Exploring Limb Leads: Capturing the Heart’s Vertical Plane

The six limb leads help us understand the electrical flow of impulses on the frontal plane. They detect vertical but not anteroposterior ones. These leads are generated by the six chest electrodes, with the EKG machine automatically assigning positive or negative charges to each electrode to form the leads.

Standard Bipolar Limb Leads

Among the six limb leads, three are standard- These are bipolar leads- they measure the voltage difference between two electrodes, one of which is positive and the other negative. A wave of depolarization toward a positive electrode would record a positive deflection. Repolarization would have the opposite effect.

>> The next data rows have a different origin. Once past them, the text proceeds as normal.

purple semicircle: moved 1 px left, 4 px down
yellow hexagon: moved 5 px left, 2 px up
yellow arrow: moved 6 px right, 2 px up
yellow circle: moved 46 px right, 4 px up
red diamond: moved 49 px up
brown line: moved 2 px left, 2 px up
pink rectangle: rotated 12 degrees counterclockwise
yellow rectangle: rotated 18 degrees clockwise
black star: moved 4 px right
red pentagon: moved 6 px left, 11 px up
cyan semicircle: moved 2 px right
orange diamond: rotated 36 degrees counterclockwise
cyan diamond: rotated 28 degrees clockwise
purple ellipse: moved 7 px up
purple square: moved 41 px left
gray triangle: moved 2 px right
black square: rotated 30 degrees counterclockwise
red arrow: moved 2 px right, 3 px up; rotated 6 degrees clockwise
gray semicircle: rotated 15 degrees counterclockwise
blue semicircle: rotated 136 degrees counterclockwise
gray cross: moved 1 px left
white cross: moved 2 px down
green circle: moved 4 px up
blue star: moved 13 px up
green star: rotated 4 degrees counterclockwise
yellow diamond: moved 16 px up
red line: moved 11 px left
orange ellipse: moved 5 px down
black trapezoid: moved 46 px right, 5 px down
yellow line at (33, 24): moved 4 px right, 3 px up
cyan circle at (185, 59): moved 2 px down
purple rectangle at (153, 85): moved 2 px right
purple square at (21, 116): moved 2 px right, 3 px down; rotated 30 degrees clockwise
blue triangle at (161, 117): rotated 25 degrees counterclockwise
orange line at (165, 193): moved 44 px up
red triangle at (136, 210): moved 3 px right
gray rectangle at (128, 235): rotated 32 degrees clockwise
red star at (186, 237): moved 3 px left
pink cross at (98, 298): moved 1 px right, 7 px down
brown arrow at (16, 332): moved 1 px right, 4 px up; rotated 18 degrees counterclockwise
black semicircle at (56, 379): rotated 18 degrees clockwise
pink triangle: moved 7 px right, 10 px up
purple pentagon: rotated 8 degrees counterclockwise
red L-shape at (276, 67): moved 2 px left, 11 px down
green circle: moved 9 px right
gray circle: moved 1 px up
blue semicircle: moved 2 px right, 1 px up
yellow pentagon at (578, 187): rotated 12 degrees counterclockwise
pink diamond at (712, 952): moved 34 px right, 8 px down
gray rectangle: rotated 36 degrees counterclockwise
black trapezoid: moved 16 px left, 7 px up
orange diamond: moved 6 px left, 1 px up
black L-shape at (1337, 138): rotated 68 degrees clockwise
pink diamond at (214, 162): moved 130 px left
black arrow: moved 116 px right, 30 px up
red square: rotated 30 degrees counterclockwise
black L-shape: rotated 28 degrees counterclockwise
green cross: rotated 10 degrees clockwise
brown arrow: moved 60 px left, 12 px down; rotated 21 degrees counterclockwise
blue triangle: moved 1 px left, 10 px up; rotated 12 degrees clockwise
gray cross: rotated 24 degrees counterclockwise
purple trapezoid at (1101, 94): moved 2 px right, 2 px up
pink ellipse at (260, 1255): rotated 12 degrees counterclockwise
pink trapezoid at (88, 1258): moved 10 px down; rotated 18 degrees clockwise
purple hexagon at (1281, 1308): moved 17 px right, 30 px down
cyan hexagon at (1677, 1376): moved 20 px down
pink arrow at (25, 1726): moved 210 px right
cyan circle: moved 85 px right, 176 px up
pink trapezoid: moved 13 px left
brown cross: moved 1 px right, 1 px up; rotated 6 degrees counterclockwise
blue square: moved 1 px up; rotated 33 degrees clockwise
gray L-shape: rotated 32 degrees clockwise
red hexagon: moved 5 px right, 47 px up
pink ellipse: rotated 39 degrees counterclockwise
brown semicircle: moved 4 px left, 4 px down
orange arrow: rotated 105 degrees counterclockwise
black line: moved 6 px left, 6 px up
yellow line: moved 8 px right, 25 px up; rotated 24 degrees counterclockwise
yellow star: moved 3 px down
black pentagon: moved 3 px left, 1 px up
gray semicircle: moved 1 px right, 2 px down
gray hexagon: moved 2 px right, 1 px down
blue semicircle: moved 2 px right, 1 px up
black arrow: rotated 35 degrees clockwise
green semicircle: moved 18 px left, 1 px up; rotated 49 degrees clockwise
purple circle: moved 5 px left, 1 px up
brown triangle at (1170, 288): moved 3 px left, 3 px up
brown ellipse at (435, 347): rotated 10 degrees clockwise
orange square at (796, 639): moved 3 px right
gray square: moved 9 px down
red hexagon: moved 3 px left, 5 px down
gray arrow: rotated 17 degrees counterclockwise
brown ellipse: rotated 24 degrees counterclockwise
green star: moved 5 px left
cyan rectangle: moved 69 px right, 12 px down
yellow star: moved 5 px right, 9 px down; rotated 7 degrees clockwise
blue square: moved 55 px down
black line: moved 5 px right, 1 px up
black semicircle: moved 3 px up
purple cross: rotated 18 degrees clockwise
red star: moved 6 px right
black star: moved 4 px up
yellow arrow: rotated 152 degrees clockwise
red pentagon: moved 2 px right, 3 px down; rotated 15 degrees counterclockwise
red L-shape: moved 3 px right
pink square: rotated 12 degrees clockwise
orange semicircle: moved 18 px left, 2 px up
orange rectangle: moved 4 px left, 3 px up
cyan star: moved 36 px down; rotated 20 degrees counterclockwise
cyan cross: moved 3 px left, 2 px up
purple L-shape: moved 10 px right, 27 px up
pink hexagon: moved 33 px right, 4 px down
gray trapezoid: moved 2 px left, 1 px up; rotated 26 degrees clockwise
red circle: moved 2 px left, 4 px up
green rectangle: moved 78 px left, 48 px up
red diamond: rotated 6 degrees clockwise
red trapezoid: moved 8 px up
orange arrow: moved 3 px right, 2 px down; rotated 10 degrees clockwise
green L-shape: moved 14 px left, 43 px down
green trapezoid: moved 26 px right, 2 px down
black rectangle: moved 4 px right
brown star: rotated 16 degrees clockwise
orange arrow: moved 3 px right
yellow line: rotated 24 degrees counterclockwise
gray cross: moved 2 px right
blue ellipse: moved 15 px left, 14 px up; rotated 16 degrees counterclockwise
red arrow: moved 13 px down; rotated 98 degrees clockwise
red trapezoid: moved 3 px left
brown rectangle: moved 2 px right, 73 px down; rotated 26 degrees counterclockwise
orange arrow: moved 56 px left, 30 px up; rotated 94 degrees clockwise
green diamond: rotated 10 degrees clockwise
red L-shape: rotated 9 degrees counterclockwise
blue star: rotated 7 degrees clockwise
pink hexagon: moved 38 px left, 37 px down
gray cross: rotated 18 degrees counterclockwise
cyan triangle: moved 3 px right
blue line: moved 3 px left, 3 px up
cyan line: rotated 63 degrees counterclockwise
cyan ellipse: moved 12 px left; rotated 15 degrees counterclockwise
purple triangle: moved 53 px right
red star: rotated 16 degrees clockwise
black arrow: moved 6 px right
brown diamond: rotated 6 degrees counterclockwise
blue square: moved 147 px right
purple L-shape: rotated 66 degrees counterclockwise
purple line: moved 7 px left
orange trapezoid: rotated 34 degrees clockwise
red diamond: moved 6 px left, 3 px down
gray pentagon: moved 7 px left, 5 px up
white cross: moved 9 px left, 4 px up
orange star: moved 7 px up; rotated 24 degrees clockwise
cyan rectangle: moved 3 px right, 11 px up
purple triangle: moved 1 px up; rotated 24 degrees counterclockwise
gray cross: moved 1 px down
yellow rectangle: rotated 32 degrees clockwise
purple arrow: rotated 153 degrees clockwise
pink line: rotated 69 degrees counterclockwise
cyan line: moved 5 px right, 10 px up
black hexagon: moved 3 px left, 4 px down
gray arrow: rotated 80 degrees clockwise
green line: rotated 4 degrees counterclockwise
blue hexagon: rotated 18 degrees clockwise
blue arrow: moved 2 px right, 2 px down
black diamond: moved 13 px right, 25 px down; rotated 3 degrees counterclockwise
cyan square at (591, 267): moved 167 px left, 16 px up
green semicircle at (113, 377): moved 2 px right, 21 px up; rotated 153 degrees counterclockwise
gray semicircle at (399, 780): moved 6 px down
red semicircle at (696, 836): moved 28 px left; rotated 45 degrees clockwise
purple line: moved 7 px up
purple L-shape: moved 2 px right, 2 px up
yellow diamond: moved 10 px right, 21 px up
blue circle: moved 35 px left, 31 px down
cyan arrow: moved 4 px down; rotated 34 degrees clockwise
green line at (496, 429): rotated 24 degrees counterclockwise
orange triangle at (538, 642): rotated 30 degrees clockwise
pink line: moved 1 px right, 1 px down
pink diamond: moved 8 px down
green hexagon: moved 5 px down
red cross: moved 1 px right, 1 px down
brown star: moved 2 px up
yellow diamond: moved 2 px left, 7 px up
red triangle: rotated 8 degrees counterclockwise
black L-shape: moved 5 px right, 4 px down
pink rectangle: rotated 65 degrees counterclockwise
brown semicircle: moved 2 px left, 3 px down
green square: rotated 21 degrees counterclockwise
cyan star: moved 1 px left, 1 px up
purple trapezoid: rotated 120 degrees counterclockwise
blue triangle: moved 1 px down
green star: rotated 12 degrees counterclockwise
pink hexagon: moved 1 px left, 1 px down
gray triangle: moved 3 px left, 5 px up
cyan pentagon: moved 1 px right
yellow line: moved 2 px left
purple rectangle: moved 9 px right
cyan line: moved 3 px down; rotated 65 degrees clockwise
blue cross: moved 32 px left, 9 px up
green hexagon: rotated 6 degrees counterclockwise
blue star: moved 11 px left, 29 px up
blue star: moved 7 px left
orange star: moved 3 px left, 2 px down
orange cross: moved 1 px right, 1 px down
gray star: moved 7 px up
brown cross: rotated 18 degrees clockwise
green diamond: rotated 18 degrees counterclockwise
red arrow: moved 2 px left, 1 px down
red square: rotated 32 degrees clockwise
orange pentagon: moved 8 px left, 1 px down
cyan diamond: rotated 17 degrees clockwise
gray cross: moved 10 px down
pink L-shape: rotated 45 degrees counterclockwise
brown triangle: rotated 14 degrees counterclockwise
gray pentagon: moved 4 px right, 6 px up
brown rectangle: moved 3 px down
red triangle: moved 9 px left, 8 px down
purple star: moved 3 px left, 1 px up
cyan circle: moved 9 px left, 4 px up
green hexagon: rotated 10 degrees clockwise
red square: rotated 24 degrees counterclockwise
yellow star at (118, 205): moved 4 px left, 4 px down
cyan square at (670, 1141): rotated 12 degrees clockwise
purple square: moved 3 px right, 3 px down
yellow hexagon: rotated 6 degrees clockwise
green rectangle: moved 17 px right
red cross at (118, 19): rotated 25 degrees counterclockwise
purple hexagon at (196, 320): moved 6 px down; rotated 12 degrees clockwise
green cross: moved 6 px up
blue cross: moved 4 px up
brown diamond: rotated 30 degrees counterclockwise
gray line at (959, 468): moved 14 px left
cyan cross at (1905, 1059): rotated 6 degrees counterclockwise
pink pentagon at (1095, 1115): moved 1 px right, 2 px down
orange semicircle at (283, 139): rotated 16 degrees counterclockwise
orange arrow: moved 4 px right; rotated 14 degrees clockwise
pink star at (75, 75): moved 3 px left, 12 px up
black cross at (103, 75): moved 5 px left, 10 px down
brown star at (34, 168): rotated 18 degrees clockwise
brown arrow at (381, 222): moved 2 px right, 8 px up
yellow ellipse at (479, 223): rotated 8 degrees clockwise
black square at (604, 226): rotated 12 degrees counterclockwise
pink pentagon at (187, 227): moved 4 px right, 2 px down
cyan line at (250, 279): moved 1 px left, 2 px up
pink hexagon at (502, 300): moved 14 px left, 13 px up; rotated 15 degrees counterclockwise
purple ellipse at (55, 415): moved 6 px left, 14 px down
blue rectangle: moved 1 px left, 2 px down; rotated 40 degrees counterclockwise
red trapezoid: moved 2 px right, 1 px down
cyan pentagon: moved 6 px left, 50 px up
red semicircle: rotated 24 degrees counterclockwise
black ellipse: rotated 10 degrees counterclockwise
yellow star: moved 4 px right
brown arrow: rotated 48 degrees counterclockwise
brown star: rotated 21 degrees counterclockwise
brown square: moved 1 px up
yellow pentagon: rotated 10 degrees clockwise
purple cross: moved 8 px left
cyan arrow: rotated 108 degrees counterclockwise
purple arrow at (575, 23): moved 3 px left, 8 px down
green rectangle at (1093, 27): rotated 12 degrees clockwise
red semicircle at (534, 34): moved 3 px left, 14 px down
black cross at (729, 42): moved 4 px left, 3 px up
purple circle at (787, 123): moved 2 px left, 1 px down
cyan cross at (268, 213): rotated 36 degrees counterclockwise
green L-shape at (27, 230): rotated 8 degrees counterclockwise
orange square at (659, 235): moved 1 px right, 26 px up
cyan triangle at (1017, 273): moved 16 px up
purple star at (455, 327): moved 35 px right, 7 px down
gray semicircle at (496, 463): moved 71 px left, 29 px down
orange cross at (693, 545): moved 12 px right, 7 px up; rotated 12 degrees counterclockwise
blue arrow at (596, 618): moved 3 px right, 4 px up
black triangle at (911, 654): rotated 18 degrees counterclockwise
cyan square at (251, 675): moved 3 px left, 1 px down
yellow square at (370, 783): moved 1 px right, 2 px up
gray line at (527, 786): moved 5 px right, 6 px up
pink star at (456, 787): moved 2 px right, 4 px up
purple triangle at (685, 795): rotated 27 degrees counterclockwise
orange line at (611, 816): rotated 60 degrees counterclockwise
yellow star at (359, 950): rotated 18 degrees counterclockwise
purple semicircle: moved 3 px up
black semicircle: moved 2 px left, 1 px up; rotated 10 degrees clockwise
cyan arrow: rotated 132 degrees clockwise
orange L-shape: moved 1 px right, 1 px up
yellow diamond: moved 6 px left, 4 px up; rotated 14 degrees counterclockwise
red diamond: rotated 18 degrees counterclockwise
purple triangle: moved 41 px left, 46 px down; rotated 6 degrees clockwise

• Lead I is formed by making the left arm positive and the right arm negative (0° orientation).
• Lead II is formed by making the legs positive and the right arm negative (60° orientation).
• Lead III is formed by making the legs positive and the left arm negative (120° orientation).

Augmented Unipolar Limb Leads

The remaining three limb leads are augmented. Unlike the standard limb leads, these leads are unipolar- they measure the electrical potential at one electrode relative to a calculated central reference point, the central terminal.

Central Terminal

The central terminal is an average of the electrical potentials from the three limb electrodes: V central terminal=(RA+LA+LL)/3. This central terminal acts as a neutral reference point, approximating the heart’s electrical center.

• Lead aVL is created by making the left arm positive and other limbs negative (-30° orientation).
• Lead aVR is created by making the right arm positive and other limbs negative (-150° orientation).
• Lead aVF is created by making the legs positive and other limbs negative (90° orientation).

When using the central terminal as the reference, the voltages recorded by the unipolar limb leads are naturally smaller than those in the bipolar leads.To make these signals clinically useful, they are mathematically augmented (amplified) by approximately 50% in the EKG machine. This enhancement is why they are called augmented leads. If the amplitude of the recorded wave in aVF is 3mm, the actual voltage is only 2mm but to make it easier to see, the output is augmented.

Limb Leads and the view they provide

Based on their orientation, each lead provides a different view of the heart on the frontal plane:

• Leads II, III, and aVF are known as inferior leads: As the direction of the vector of each lead suggests, they “look” at the inferior surface of the heart, composed primarily of the inferior aspect of the left ventricle. The Right Coronary Artery usually supplies this part of the heart.
• Leads I and aVL are high lateral leads: They look at the high, left lateral side of the heart, primarily composed of the left ventricle.
• Lead aVR is often overlooked but holds significant clinical importance. It views the heart from the right shoulder, essentially looking at the upper right side of the heart. Typically shows negative deflections because the heart’s overall electrical activity moves away from the right shoulder.

A special focus on aVR, the most overlooked lead?

Abnormalities in aVR are frequently overlooked. However, a few critical conditions may be diagnosed by looking at the lead that is frequently not looked at.

• An ST-segment elevation in aVR with ST-depressions and T-wave inversions in other leads may signify global subendocardial ischemia or significant left main lesion or significant left anterior descending lesion.
• Upright P-waves suggest severe right atrial abnormality.
• In pericarditis, we note widespread ST elevation with PR depression, but ST elevation in aVR is typically absent
• Differentiating Ventricular arrhythmia from Supra ventricular tachycardia with aberrant conduction: The Vereckei algorithm is a stepwise approach using lead aVR to differentiate VT from SVT with aberrancy. The following suggest VT as against SVT with aberrant conduction:
  1. Initial dominant R-Wave in aVR
  2. Initial q- or r-wave in aVR ≥40 ms
  3. Notching on the initial Downstroke
  4. Vt≥Vi in aVR is suggestive of VT: In SVT with aberrant conduction, the initial conduction happens via the Bundle of His: So, the vertical distance travelled by the QRS complex during the initial 40 msec (Vi) is greater than the terminal vertical distance travelled by the QRS complex during the last 40 msec (Vt) (i.e. Vi > Vt). However in VT, typically, the Bundle of His is the last to be depolarized- So the terminal vertical distance travelled by the QRS in the last 40 msec will be ≥ the total vertical distance travelled by QRS complex in the initial 40 msec.